EXERCISE DIRECTIONS
Search the records for the string "structure" and copy every line where it turns up.

[Stored entries]
........
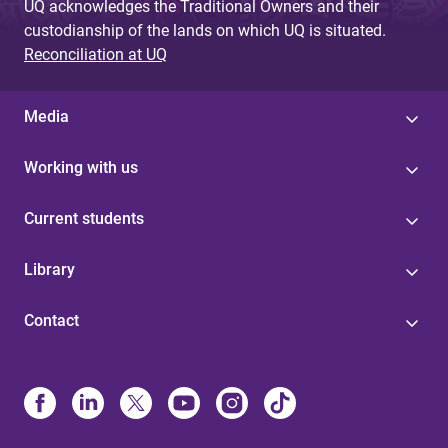
UQ acknowledges the Traditional Owners and their
custodianship of the lands on which UQ is situated.
Reconciliation at UQ
Media
Working with us
Current students
Library
Contact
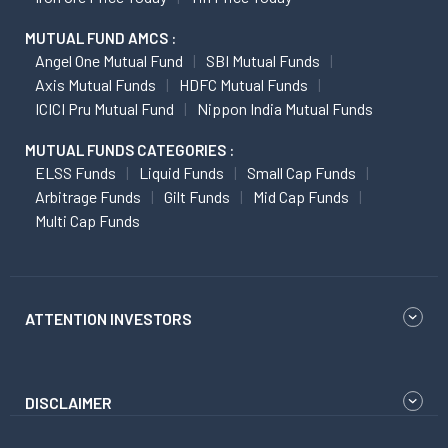
MUTUAL FUND AMCS :
Angel One Mutual Fund
SBI Mutual Funds
Axis Mutual Funds
HDFC Mutual Funds
ICICI Pru Mutual Fund
Nippon India Mutual Funds
MUTUAL FUNDS CATEGORIES :
ELSS Funds
Liquid Funds
Small Cap Funds
Arbitrage Funds
Gilt Funds
Mid Cap Funds
Multi Cap Funds
ATTENTION INVESTORS
DISCLAIMER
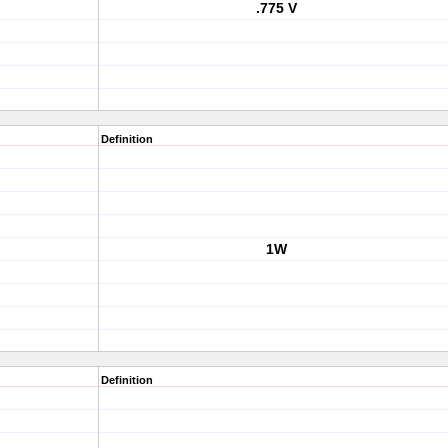
.775 V
Definition
1W
Definition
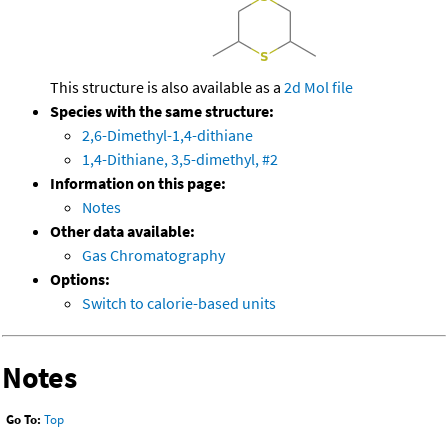
This structure is also available as a
2d Mol file
Species with the same structure:
2,6-Dimethyl-1,4-dithiane
1,4-Dithiane, 3,5-dimethyl, #2
Information on this page:
Notes
Other data available:
Gas Chromatography
Options:
Switch to calorie-based units
Notes
Go To:
Top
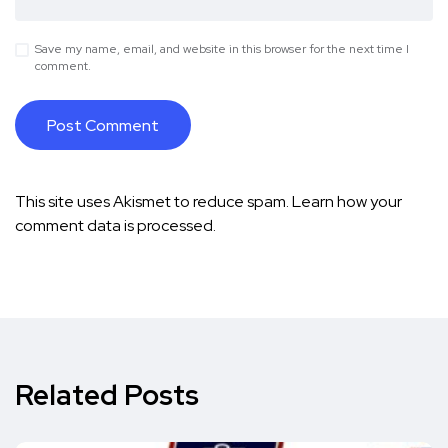
Save my name, email, and website in this browser for the next time I
comment.
This site uses Akismet to reduce spam.
Learn how your
comment data is processed.
Related Posts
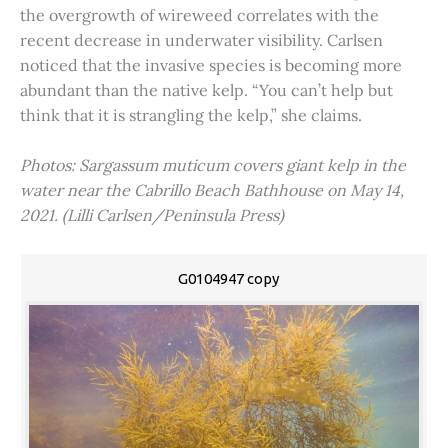
the overgrowth of wireweed correlates with the
recent decrease in underwater visibility. Carlsen
noticed that the invasive species is becoming more
abundant than the native kelp. “You can’t help but
think that it is strangling the kelp,” she claims.
Photos: Sargassum muticum covers giant kelp in the
water near the Cabrillo Beach Bathhouse on May 14,
2021. (Lilli Carlsen/Peninsula Press)
G0104947 copy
........
FINISHED EXERCISE
This structure is also available as a
Species with the same structure:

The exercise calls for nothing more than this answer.